Meaning of the Study: Possible Mechanisms and Implications for Clinicians and Policymakers
The broader implications of this study extend beyond individual leadership competencies. While transformational leadership competencies may support women surgeons in navigating professional challenges, the findings suggest that leadership development alone is insufficient to address structural and cultural barriers within surgery. Participants emphasized the importance of inclusive organizational cultures, sponsorship, accountability mechanisms, and institutional support. In line with recent literature, the findings reinforce the notion that achieving greater equity in surgical leadership requires not “fixing women” by adapting them to existing systems, but rather transforming systems themselves through structural and cultural change.35,36 Leadership development initiatives should therefore not only focus on individual competency acquisition but also on organizational responsibility, inclusive cultures, and institutional accountability.
The competency profile identified in this study nevertheless provides a valuable foundation for integrating transformational leadership development into surgical education and leadership programs. The findings suggest that leadership training in surgery should incorporate relational competencies such as communication, trust-building, empathy, and collaboration, while also preparing surgeons to adapt leadership approaches situationally in high-pressure and high-risk contexts. Such approaches may help strengthen both leadership effectiveness and inclusive leadership cultures within surgery.
Unanswered Questions and Future Research
Several unanswered questions remain and warrant further investigation. Future research could explore how transformational leadership competencies develop longitudinally across surgical careers and how leadership experiences differ across cultural or institutional contexts. Comparative studies involving male surgeons or interdisciplinary healthcare teams may further illuminate how leadership expectations are shaped by gender and professional culture.

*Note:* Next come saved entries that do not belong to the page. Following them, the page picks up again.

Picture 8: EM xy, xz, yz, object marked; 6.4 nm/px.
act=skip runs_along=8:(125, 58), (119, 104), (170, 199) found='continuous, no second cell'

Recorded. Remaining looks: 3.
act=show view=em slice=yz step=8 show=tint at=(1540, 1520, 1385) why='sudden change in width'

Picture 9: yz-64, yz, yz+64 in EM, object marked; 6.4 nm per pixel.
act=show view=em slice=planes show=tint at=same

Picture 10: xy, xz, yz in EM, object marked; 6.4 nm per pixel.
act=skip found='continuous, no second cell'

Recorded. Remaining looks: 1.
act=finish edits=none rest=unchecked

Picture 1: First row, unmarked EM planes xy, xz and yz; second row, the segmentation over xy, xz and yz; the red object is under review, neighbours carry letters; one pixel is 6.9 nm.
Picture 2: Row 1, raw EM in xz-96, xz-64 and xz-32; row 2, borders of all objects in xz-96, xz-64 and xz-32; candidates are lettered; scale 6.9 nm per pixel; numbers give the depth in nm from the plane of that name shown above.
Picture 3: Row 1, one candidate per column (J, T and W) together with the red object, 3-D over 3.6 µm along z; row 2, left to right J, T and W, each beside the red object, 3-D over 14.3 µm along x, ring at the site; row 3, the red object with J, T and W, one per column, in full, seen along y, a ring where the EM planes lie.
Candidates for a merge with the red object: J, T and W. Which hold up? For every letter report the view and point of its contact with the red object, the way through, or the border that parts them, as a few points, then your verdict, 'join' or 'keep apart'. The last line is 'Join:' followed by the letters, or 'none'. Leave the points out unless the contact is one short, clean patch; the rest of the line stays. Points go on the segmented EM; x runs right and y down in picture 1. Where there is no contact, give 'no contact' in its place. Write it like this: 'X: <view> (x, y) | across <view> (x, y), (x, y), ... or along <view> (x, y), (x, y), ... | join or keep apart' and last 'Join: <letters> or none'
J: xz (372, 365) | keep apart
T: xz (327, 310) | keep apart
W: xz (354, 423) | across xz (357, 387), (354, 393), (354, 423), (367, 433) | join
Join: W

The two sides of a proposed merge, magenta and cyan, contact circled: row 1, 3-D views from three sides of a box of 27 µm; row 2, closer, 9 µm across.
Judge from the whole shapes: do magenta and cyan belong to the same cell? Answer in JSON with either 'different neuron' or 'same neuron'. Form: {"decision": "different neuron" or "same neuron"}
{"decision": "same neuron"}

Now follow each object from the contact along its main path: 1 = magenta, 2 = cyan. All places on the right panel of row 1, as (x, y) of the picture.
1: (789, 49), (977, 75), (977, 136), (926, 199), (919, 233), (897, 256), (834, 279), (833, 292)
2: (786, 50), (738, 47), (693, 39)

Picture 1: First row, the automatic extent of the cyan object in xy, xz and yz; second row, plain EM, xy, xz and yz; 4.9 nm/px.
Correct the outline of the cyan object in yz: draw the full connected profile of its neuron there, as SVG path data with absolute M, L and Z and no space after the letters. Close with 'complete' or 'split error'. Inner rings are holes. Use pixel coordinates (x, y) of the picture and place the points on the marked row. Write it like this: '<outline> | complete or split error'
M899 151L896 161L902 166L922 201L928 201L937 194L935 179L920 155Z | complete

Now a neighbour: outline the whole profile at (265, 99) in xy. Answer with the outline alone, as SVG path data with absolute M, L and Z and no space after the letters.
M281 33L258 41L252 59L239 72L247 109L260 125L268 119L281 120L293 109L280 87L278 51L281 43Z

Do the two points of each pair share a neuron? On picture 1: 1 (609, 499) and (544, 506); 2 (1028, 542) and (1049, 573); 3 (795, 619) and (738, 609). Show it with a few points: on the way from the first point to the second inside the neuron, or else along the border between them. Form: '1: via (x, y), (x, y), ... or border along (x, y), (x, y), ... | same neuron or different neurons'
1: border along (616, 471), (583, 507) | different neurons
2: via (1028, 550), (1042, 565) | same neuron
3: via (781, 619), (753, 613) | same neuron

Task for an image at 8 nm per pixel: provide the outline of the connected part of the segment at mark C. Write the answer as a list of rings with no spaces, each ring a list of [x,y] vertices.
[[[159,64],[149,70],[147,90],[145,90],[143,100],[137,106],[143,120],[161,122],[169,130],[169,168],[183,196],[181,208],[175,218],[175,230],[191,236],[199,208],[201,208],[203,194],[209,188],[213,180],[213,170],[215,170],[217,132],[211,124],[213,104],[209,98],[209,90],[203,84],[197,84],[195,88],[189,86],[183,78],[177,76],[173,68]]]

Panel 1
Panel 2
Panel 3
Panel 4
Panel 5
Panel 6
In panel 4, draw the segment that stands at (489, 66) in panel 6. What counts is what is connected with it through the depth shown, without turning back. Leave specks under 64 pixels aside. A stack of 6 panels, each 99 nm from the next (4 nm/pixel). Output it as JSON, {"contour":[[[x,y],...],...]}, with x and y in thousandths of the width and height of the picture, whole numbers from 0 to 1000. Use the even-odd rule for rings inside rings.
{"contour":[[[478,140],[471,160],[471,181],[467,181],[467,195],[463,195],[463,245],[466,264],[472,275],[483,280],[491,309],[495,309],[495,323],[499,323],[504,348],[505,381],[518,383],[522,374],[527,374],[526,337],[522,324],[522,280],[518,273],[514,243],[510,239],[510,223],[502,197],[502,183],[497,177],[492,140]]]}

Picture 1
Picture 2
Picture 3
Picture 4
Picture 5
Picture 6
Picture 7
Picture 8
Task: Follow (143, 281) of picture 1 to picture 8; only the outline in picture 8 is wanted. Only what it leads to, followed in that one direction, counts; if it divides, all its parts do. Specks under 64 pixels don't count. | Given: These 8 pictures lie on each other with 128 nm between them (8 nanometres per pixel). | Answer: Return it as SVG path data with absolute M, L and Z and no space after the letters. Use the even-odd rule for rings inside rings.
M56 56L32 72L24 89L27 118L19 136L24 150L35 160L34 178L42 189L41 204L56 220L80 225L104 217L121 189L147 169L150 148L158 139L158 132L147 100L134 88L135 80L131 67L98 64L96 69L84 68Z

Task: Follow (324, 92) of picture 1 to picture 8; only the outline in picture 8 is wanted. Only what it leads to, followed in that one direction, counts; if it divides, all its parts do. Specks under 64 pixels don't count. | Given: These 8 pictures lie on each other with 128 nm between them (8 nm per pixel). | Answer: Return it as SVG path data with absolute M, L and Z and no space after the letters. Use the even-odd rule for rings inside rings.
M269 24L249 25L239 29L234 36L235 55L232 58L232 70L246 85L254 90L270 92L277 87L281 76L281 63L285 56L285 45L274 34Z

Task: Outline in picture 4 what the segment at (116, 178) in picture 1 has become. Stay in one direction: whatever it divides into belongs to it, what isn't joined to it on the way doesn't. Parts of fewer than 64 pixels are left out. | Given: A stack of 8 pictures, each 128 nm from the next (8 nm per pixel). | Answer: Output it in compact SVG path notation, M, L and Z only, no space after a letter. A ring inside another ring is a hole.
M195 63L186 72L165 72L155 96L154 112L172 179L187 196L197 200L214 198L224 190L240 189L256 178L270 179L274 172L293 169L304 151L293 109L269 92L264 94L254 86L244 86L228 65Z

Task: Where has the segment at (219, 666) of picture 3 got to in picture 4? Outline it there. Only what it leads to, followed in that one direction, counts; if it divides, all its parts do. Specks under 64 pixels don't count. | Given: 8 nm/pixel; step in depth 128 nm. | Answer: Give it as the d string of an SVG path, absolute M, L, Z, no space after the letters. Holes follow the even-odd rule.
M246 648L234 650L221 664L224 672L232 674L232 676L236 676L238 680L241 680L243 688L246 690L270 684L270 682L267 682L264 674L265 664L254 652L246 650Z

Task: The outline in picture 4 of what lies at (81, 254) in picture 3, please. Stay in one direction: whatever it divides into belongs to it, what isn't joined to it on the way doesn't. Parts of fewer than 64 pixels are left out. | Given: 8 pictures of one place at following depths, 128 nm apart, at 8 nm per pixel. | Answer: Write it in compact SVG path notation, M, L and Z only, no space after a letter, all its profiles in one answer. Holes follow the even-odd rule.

Observational research examining leadership enactment directly within operating rooms and clinical environments could additionally deepen understanding of how transformational leadership behaviors are negotiated in practice. Finally, future studies should examine how organizational interventions, sponsorship structures, and institutional reforms may contribute to more inclusive and sustainable leadership environments within surgery.
Conclusion
Women surgeons’ conceptualization of their leadership role reflects the four dimensions of transformational leadership: idealized influence, individualized consideration, inspirational motivation, and intellectual stimulation. Organizational and cultural dynamics shape how they emphasize specific competencies within this framework. Based on our findings, we propose a transformational leadership competency profile for women surgeons that highlights authenticity, accountability, professionalism, collaboration, and interpersonal trust. Strengthening the evidence on how women surgeons enact transformational leadership in practice is essential to advance leadership development and address persistent structural barriers in surgery.
Generative AI Statement
The authors acknowledge the assistance of AI tools in the creation of this manuscript, including Open AI’s ChatGPT to support language editing and improve clarity on specific sections of the text, and Consensus for facilitating the retrieval of relevant citations from their library. The authors reviewed and edited all content and take full responsibility for the final manuscript.
Disclosure
The authors report no conflicts of interest in this work.